(Stored data entries)
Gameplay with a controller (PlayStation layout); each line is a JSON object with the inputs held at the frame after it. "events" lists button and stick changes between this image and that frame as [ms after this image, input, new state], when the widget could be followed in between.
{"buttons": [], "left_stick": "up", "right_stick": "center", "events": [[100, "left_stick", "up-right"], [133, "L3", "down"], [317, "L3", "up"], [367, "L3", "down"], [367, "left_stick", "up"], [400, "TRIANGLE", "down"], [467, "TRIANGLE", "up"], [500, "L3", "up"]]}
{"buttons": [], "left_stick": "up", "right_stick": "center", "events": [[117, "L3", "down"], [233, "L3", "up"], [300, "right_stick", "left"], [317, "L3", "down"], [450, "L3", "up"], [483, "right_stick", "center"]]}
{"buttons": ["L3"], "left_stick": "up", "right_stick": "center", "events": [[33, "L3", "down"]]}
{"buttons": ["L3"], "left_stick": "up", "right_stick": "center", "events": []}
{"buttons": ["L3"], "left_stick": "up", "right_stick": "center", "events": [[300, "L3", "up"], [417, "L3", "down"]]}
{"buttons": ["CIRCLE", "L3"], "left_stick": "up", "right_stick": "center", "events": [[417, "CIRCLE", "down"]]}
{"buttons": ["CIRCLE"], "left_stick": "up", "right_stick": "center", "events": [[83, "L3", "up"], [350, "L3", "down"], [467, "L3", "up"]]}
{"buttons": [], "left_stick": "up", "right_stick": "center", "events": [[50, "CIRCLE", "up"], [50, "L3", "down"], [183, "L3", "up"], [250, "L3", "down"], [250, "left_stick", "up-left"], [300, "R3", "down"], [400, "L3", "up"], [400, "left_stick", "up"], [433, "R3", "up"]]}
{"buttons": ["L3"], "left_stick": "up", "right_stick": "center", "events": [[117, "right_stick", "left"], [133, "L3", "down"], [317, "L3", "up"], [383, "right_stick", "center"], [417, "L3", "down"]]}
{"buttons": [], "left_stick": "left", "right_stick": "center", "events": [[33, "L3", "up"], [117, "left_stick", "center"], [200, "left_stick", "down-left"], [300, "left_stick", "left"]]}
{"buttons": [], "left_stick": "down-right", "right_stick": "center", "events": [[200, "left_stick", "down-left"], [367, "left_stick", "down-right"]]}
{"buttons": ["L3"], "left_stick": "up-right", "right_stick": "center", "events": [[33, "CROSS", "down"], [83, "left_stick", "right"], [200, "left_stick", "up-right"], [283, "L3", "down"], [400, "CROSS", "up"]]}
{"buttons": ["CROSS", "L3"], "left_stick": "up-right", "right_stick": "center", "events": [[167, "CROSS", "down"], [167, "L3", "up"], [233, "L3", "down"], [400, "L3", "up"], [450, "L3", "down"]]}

__WORK ORDER__:
In your answer, repeat each of the records exactly.

__TASK RESULT__:
Gameplay with a controller (PlayStation layout); each line is a JSON object with the inputs held at the frame after it. "events" lists button and stick changes between this image and that frame as [ms after this image, input, new state], when the widget could be followed in between.
{"buttons": [], "left_stick": "up", "right_stick": "center", "events": [[100, "left_stick", "up-right"], [133, "L3", "down"], [317, "L3", "up"], [367, "L3", "down"], [367, "left_stick", "up"], [400, "TRIANGLE", "down"], [467, "TRIANGLE", "up"], [500, "L3", "up"]]}
{"buttons": [], "left_stick": "up", "right_stick": "center", "events": [[117, "L3", "down"], [233, "L3", "up"], [300, "right_stick", "left"], [317, "L3", "down"], [450, "L3", "up"], [483, "right_stick", "center"]]}
{"buttons": ["L3"], "left_stick": "up", "right_stick": "center", "events": [[33, "L3", "down"]]}
{"buttons": ["L3"], "left_stick": "up", "right_stick": "center", "events": []}
{"buttons": ["L3"], "left_stick": "up", "right_stick": "center", "events": [[300, "L3", "up"], [417, "L3", "down"]]}
{"buttons": ["CIRCLE", "L3"], "left_stick": "up", "right_stick": "center", "events": [[417, "CIRCLE", "down"]]}
{"buttons": ["CIRCLE"], "left_stick": "up", "right_stick": "center", "events": [[83, "L3", "up"], [350, "L3", "down"], [467, "L3", "up"]]}
{"buttons": [], "left_stick": "up", "right_stick": "center", "events": [[50, "CIRCLE", "up"], [50, "L3", "down"], [183, "L3", "up"], [250, "L3", "down"], [250, "left_stick", "up-left"], [300, "R3", "down"], [400, "L3", "up"], [400, "left_stick", "up"], [433, "R3", "up"]]}
{"buttons": ["L3"], "left_stick": "up", "right_stick": "center", "events": [[117, "right_stick", "left"], [133, "L3", "down"], [317, "L3", "up"], [383, "right_stick", "center"], [417, "L3", "down"]]}
{"buttons": [], "left_stick": "left", "right_stick": "center", "events": [[33, "L3", "up"], [117, "left_stick", "center"], [200, "left_stick", "down-left"], [300, "left_stick", "left"]]}
{"buttons": [], "left_stick": "down-right", "right_stick": "center", "events": [[200, "left_stick", "down-left"], [367, "left_stick", "down-right"]]}
{"buttons": ["L3"], "left_stick": "up-right", "right_stick": "center", "events": [[33, "CROSS", "down"], [83, "left_stick", "right"], [200, "left_stick", "up-right"], [283, "L3", "down"], [400, "CROSS", "up"]]}
{"buttons": ["CROSS", "L3"], "left_stick": "up-right", "right_stick": "center", "events": [[167, "CROSS", "down"], [167, "L3", "up"], [233, "L3", "down"], [400, "L3", "up"], [450, "L3", "down"]]}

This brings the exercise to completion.